Mexican President-elect Andres Manuel Lopez Obrador adopted a sympathetic tone toward the caravan on Sunday, promising to provide people with work permits in a speech to supporters in Tuxtla-Gutierrez, about 180 miles north of Tapachula.

They earlier voted by a show of hands in Ciudad Hidalgo to continue north en masse, then marched to the bridge crossing the Suchiate River and urged those still on it to join them.

"We are going to reach the United States," said Erasmo Duarte, a migrant from Danli, Honduras, despite warnings by US President Donald Trump.

Trump, speaking at a rally in Elko, Nevada, kept up his rhetoric against the migrants and suggested the caravan was politically motivated.

"The Democrats want caravans, they like the caravans. A lot of people say 'I wonder who started that caravan?'" he said.

Last week, Trump threatened to cut aid to the region, deploy the military and close the US-Mexican border if authorities did not stop them.

Honduran President Juan Orlando Hernandez and his Guatemalan counterpart Jimmy Morales continued Trump's theme after they met in Guatemala on Saturday.

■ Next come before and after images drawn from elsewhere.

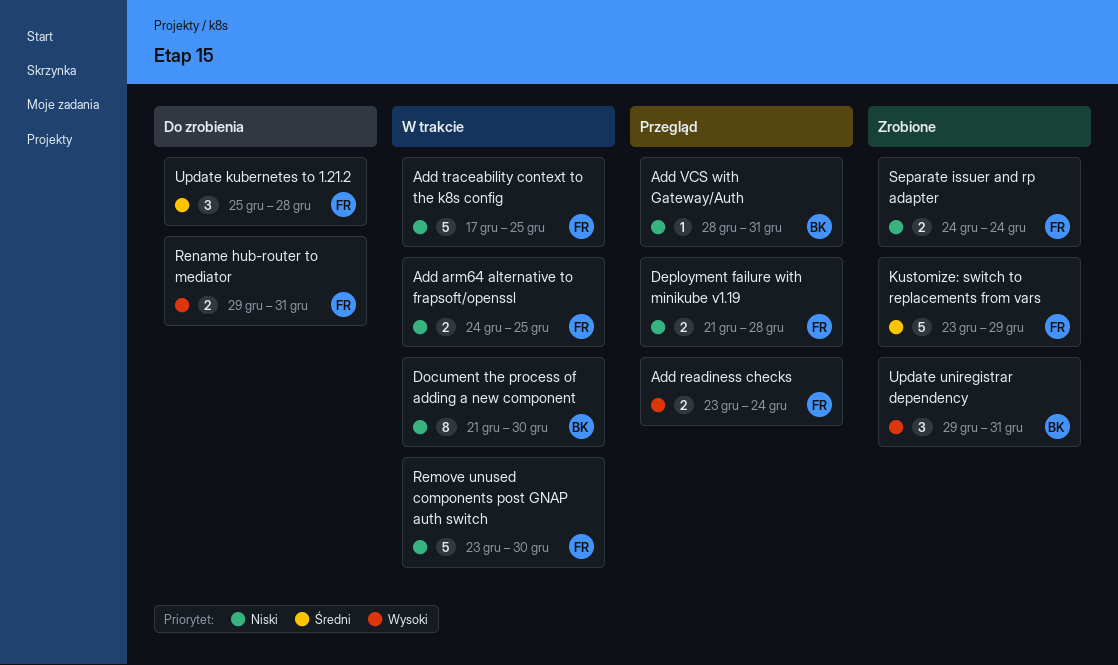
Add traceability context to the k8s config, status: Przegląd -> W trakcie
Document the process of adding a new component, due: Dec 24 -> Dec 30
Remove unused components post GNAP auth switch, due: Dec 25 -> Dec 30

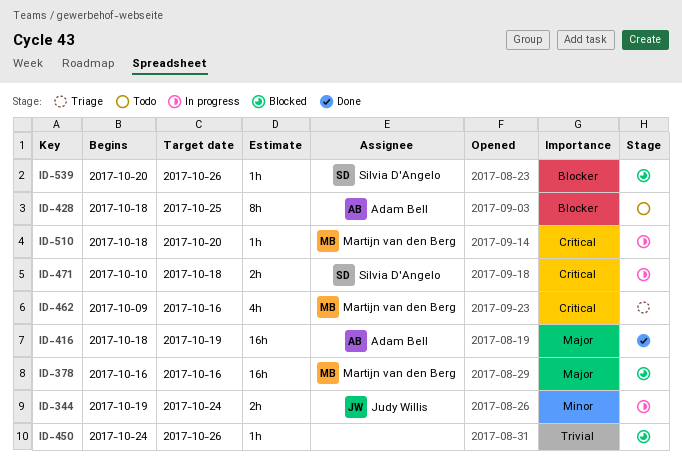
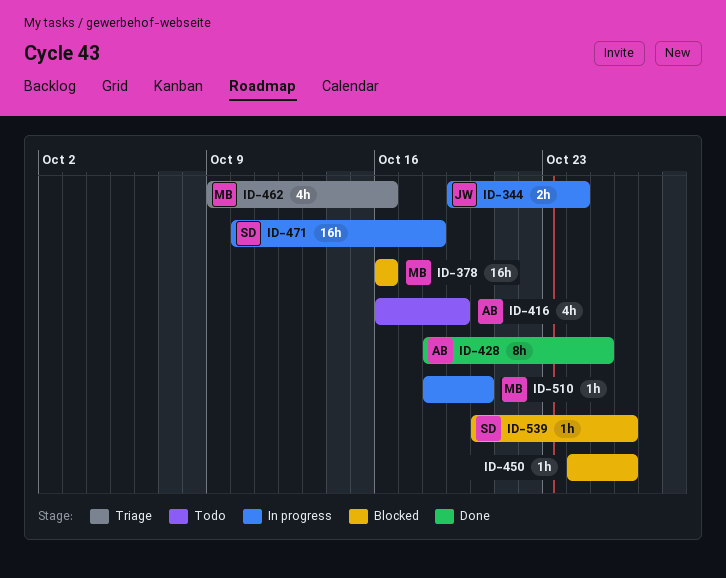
ID-416, status: Done -> Todo
ID-416, estimate: 16h -> 4h
ID-416, start: Oct 18 -> Oct 16
ID-428, status: Todo -> Done
ID-471, estimate: 2h -> 16h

"This migration has political motivations," said Morales, "which is violating the borders and the good faith of the states and of course putting at risk the most important thing, people."

Hernandez also deplored "the abuse of people's needs" for "political reasons".

"Without a doubt, we have a lot to do so that our people can have opportunities in their communities," he said.

The decision to re-form the migrant caravan capped a day in which Mexican authorities again refused mass entry to migrants on the bridge, instead accepting dozens of women and children. Authorities also handed out numbers for people to be processed in a strategy seen before at US border posts when dealing with large numbers of migrants.

But many became impatient and circumvented the border gate, crossing the river on rafts, by swimming or by wading in full view of the hundreds of Mexican police manning the blockade on the bridge. Some paid locals the equivalent of $1.25 to ferry them across. They were not detained on reaching the Mexican side.

Sairy Bueso, a 24-year-old Honduran mother of two, was among those who abandoned the bridge and crossed via the river. She clutched her 2-year-old daughter Dayani, who had recently had a heart operation, as she got off a raft.

"The girl suffered greatly because of all the people crowded" on the bridge, Bueso said. "There are risks that we must take for the good of our children."

Guatemala has organized a fleet of buses to take Hondurans back to their country and more than 300 people have taken up the offer.